Estos tres estadios —preparación, reconocimiento y evangelización— los vemos claramente en la escena evangélica a la que acabo de aludir: «Juan Bautista preparó a sus discípulos para que se abrieran a esa pregunta de un modo original. La llegada de Jesús invita a los dos discípulos a leer su deseo de felicidad bajo una nueva luz: bajo Su luz. Y cuando ellos “vienen” y “ven” y “están” con él, entran en un nuevo tipo de escuela, donde sus deseos se liberan y se satisfacen por medio de Su felicidad. Las palabras que Jesús pronunciará mucho más tarde, durante la última cena, podrían adaptarse perfectamente a la ocasión: “Os dejo dicho esto para que compartáis mi alegría y así vuestra alegría sea total” (Jn 15,11). Este acto inicial es también el encuentro entre dos alegrías, entre su deseo y Su don, entre sus grandes aspiraciones y la satisfacción ofrecida por la fe en él»16.

3. La universidad, promotora de la cultura del amor

Partiendo de esta situación existencial del hombre de hoy, que reclama con urgencia una nueva “cultura del amor”, nos viene en mente la siguiente pregunta: ¿Qué papel juega, en concreto, la universidad? ¿La cultura del amor, no es un objetivo más pastoral que académico? Pero para dilucidar de qué manera puede la universidad colaborar en la nueva evangelización, lo primero que hay que clarificar es la noción misma de evangelización. De otro modo corremos el riesgo de perdernos por las ramas. Por eso, en esta primera disertación, me ha parecido oportuno centrarme en la que constituye la finalidad misma de la nueva evangelización: la cultura de la verdad y del amor.
Tener claro el fin no es nunca algo ocioso. In omnibus respice finem. El fin es lo último en la ejecución, pero es siempre lo primero en la intención. Al menos en la intención de las personas inteligentes. Y dado que la universidad tiene por finalidad precisamente la de cultivar la inteligencia, es importante que en el contexto universitario católico se tenga claro hacia dónde nos dirigimos. De ahí surgirán después una multitud de iniciativas prácticas. Pero es importante reflexionar antes que nada sobre la orientación de largo alcance que el Papa nos está dando, una orientación que da sentido de hecho a toda la misión actual de la Iglesia en la perspectiva del nuevo milenio17.

• **Consigna**:
Transcribe sin cambios el pasaje del texto de lectura que va desde «Tener claro el» hasta «del nuevo milenio17.».

• **Entradas proporcionadas**:

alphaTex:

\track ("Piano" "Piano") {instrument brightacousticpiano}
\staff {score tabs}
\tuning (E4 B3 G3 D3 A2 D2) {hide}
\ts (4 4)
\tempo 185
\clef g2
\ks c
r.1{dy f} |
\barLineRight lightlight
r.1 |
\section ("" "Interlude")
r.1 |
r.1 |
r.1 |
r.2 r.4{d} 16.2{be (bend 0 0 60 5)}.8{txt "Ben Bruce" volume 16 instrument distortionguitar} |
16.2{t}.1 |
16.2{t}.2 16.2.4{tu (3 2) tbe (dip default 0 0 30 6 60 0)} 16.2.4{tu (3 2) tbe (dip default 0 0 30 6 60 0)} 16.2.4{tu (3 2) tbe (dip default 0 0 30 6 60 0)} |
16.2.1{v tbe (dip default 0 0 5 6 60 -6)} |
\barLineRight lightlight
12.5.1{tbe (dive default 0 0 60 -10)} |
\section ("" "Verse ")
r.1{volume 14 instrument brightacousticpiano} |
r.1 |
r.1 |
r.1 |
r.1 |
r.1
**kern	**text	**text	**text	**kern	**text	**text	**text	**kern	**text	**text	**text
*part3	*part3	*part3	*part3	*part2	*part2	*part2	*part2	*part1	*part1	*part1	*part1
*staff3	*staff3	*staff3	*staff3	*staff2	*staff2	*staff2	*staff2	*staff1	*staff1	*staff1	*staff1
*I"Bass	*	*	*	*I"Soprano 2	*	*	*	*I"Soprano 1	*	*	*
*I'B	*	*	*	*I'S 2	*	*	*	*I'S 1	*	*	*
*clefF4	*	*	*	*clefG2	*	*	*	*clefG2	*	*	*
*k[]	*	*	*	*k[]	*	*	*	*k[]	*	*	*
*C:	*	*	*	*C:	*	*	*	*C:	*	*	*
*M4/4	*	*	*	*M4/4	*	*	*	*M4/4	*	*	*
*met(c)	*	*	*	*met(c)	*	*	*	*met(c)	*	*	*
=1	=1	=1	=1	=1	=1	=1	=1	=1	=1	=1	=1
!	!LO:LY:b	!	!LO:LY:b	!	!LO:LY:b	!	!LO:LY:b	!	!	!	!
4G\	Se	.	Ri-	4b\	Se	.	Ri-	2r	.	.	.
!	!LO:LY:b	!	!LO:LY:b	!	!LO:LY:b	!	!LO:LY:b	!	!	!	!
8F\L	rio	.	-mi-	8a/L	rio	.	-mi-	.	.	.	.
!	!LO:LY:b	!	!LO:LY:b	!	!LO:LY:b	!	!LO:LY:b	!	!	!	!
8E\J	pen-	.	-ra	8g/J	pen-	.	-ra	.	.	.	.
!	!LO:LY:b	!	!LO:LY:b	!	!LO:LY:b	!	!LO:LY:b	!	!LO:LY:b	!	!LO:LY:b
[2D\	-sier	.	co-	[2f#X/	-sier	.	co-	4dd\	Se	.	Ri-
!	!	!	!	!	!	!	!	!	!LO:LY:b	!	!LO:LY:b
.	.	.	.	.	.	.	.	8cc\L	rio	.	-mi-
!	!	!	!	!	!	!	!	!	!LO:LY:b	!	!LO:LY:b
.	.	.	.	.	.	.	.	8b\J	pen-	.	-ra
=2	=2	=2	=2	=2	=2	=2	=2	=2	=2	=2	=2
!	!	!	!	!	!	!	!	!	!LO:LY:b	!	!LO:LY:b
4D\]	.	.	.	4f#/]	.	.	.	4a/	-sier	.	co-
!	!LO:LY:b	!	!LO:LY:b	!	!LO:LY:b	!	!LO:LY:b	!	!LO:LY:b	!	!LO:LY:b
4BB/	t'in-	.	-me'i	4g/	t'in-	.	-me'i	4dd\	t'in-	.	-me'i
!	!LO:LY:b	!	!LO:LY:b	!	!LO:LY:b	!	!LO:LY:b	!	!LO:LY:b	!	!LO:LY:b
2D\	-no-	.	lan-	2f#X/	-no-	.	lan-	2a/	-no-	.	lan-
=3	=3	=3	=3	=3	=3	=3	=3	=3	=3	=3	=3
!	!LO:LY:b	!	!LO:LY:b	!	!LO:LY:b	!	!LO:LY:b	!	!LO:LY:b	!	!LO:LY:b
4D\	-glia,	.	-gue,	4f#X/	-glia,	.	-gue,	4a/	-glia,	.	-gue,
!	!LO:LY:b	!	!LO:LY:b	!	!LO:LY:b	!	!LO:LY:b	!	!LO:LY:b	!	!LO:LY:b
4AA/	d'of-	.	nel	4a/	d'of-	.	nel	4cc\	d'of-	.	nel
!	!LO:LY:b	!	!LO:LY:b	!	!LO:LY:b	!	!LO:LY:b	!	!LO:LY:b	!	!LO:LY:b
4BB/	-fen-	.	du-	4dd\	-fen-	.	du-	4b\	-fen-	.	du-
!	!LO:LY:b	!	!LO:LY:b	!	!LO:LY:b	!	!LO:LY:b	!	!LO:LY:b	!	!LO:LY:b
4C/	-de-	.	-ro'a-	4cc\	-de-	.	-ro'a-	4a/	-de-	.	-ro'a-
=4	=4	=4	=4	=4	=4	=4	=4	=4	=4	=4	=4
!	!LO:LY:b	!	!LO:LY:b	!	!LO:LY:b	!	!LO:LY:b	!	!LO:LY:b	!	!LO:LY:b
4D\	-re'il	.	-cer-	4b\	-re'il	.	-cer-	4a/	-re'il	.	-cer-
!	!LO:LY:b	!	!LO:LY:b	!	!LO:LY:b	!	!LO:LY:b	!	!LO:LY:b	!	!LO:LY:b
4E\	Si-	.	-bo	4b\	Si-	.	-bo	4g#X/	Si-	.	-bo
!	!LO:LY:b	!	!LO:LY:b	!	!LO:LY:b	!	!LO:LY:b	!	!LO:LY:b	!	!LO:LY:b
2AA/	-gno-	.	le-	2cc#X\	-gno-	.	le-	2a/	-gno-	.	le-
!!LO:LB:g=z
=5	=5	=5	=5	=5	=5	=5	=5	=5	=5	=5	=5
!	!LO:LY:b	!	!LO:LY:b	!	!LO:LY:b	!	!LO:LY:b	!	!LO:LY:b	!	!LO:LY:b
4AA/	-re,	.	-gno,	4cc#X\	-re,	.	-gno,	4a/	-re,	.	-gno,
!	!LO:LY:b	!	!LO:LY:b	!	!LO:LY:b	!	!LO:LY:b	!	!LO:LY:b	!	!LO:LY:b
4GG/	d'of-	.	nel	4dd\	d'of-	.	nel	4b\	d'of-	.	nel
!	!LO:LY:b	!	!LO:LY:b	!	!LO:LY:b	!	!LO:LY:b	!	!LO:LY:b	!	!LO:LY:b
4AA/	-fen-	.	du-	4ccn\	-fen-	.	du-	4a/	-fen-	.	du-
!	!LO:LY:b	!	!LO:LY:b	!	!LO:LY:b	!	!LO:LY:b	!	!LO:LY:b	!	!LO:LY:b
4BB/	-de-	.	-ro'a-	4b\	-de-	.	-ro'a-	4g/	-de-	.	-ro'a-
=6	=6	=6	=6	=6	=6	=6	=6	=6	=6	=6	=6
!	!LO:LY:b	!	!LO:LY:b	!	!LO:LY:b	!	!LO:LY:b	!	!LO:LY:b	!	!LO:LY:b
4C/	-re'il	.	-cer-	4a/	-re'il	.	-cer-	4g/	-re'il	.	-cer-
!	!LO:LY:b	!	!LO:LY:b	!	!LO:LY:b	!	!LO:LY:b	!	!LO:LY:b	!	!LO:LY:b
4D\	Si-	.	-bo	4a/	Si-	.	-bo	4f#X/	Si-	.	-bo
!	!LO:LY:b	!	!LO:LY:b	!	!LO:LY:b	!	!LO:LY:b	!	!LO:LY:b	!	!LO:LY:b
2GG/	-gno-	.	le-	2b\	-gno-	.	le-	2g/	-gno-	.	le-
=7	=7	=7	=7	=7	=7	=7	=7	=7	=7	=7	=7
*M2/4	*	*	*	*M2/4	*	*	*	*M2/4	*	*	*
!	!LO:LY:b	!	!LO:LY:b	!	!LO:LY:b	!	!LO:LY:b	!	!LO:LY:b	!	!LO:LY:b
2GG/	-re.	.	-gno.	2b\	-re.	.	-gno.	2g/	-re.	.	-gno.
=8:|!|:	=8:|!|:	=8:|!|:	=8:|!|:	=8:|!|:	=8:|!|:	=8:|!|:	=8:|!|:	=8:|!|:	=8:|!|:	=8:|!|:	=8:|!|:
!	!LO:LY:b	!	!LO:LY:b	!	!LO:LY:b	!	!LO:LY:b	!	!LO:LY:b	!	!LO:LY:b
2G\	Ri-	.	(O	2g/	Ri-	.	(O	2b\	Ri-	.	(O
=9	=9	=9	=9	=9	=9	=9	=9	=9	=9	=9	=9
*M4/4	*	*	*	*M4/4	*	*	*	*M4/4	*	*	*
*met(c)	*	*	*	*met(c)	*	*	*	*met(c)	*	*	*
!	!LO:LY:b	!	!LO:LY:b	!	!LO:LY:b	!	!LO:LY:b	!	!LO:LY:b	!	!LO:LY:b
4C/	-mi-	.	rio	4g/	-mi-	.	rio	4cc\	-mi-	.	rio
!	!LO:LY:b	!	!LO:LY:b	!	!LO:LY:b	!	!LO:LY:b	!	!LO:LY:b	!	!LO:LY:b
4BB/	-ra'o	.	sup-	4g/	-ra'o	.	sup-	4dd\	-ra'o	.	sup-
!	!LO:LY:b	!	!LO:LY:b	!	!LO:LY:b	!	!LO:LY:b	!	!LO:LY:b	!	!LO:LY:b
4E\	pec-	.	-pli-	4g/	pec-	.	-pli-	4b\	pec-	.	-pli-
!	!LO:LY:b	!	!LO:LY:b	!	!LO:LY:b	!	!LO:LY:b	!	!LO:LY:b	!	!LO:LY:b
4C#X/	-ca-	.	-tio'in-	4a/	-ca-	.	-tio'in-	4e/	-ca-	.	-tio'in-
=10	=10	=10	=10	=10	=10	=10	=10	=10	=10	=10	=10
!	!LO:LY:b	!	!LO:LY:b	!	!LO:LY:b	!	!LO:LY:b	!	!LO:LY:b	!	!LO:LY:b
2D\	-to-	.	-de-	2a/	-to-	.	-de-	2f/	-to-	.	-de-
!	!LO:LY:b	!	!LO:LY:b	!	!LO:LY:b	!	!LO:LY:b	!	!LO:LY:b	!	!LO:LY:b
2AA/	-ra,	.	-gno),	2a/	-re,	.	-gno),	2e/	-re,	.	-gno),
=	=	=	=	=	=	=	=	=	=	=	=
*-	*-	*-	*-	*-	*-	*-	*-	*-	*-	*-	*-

• **Solución**:
Tener claro el fin no es nunca algo ocioso. In omnibus respice finem. El fin es lo último en la ejecución, pero es siempre lo primero en la intención. Al menos en la intención de las personas inteligentes. Y dado que la universidad tiene por finalidad precisamente la de cultivar la inteligencia, es importante que en el contexto universitario católico se tenga claro hacia dónde nos dirigimos. De ahí surgirán después una multitud de iniciativas prácticas. Pero es importante reflexionar antes que nada sobre la orientación de largo alcance que el Papa nos está dando, una orientación que da sentido de hecho a toda la misión actual de la Iglesia en la perspectiva del nuevo milenio17.